* EXERCISE OBJECTIVE *
Convert all of the lines below into a Markdown table with two columns, Row and Line, numbering each line in order and omitting any blank lines.

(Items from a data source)
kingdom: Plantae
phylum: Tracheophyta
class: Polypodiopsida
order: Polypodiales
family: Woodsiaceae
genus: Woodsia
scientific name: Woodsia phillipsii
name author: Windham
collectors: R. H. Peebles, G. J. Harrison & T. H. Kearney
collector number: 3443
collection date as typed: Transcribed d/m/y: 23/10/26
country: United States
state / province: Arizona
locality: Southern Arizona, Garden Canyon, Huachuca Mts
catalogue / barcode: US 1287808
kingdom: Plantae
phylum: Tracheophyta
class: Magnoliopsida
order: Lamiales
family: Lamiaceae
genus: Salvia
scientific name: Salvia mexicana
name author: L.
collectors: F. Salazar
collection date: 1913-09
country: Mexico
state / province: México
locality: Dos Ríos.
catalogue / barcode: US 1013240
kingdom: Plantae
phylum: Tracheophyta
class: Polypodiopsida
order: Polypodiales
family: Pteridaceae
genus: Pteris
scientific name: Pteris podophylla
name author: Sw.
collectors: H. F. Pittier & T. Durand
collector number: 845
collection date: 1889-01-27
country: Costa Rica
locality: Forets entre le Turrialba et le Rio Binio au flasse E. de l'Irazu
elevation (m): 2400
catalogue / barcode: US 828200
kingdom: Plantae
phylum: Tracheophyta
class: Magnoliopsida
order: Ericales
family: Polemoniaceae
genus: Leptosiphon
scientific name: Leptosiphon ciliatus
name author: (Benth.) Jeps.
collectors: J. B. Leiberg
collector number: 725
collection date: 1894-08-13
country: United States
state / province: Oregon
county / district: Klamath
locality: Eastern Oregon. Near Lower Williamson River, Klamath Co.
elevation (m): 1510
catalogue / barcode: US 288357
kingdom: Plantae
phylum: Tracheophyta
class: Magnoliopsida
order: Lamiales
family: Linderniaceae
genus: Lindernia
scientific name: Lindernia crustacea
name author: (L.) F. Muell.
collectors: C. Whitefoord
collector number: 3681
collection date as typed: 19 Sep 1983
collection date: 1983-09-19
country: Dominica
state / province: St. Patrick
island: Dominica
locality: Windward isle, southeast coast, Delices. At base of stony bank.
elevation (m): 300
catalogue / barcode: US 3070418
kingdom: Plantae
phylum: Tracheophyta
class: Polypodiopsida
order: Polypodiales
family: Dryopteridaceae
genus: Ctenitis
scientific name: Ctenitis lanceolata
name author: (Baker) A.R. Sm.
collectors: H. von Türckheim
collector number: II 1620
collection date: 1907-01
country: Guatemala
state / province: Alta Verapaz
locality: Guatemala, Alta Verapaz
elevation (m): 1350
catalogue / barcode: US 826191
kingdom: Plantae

* WORKED ANSWER *
| Row | Line |
|---|---|
| 1 | kingdom: Plantae |
| 2 | phylum: Tracheophyta |
| 3 | class: Polypodiopsida |
| 4 | order: Polypodiales |
| 5 | family: Woodsiaceae |
| 6 | genus: Woodsia |
| 7 | scientific name: Woodsia phillipsii |
| 8 | name author: Windham |
| 9 | collectors: R. H. Peebles, G. J. Harrison & T. H. Kearney |
| 10 | collector number: 3443 |
| 11 | collection date as typed: Transcribed d/m/y: 23/10/26 |
| 12 | country: United States |
| 13 | state / province: Arizona |
| 14 | locality: Southern Arizona, Garden Canyon, Huachuca Mts |
| 15 | catalogue / barcode: US 1287808 |
| 16 | kingdom: Plantae |
| 17 | phylum: Tracheophyta |
| 18 | class: Magnoliopsida |
| 19 | order: Lamiales |
| 20 | family: Lamiaceae |
| 21 | genus: Salvia |
| 22 | scientific name: Salvia mexicana |
| 23 | name author: L. |
| 24 | collectors: F. Salazar |
| 25 | collection date: 1913-09 |
| 26 | country: Mexico |
| 27 | state / province: México |
| 28 | locality: Dos Ríos. |
| 29 | catalogue / barcode: US 1013240 |
| 30 | kingdom: Plantae |
| 31 | phylum: Tracheophyta |
| 32 | class: Polypodiopsida |
| 33 | order: Polypodiales |
| 34 | family: Pteridaceae |
| 35 | genus: Pteris |
| 36 | scientific name: Pteris podophylla |
| 37 | name author: Sw. |
| 38 | collectors: H. F. Pittier & T. Durand |
| 39 | collector number: 845 |
| 40 | collection date: 1889-01-27 |
| 41 | country: Costa Rica |
| 42 | locality: Forets entre le Turrialba et le Rio Binio au flasse E. de l'Irazu |
| 43 | elevation (m): 2400 |
| 44 | catalogue / barcode: US 828200 |
| 45 | kingdom: Plantae |
| 46 | phylum: Tracheophyta |
| 47 | class: Magnoliopsida |
| 48 | order: Ericales |
| 49 | family: Polemoniaceae |
| 50 | genus: Leptosiphon |
| 51 | scientific name: Leptosiphon ciliatus |
| 52 | name author: (Benth.) Jeps. |
| 53 | collectors: J. B. Leiberg |
| 54 | collector number: 725 |
| 55 | collection date: 1894-08-13 |
| 56 | country: United States |
| 57 | state / province: Oregon |
| 58 | county / district: Klamath |
| 59 | locality: Eastern Oregon. Near Lower Williamson River, Klamath Co. |
| 60 | elevation (m): 1510 |
| 61 | catalogue / barcode: US 288357 |
| 62 | kingdom: Plantae |
| 63 | phylum: Tracheophyta |
| 64 | class: Magnoliopsida |
| 65 | order: Lamiales |
| 66 | family: Linderniaceae |
| 67 | genus: Lindernia |
| 68 | scientific name: Lindernia crustacea |
| 69 | name author: (L.) F. Muell. |
| 70 | collectors: C. Whitefoord |
| 71 | collector number: 3681 |
| 72 | collection date as typed: 19 Sep 1983 |
| 73 | collection date: 1983-09-19 |
| 74 | country: Dominica |
| 75 | state / province: St. Patrick |
| 76 | island: Dominica |
| 77 | locality: Windward isle, southeast coast, Delices. At base of stony bank. |
| 78 | elevation (m): 300 |
| 79 | catalogue / barcode: US 3070418 |
| 80 | kingdom: Plantae |
| 81 | phylum: Tracheophyta |
| 82 | class: Polypodiopsida |
| 83 | order: Polypodiales |
| 84 | family: Dryopteridaceae |
| 85 | genus: Ctenitis |
| 86 | scientific name: Ctenitis lanceolata |
| 87 | name author: (Baker) A.R. Sm. |
| 88 | collectors: H. von Türckheim |
| 89 | collector number: II 1620 |
| 90 | collection date: 1907-01 |
| 91 | country: Guatemala |
| 92 | state / province: Alta Verapaz |
| 93 | locality: Guatemala, Alta Verapaz |
| 94 | elevation (m): 1350 |
| 95 | catalogue / barcode: US 826191 |
| 96 | kingdom: Plantae |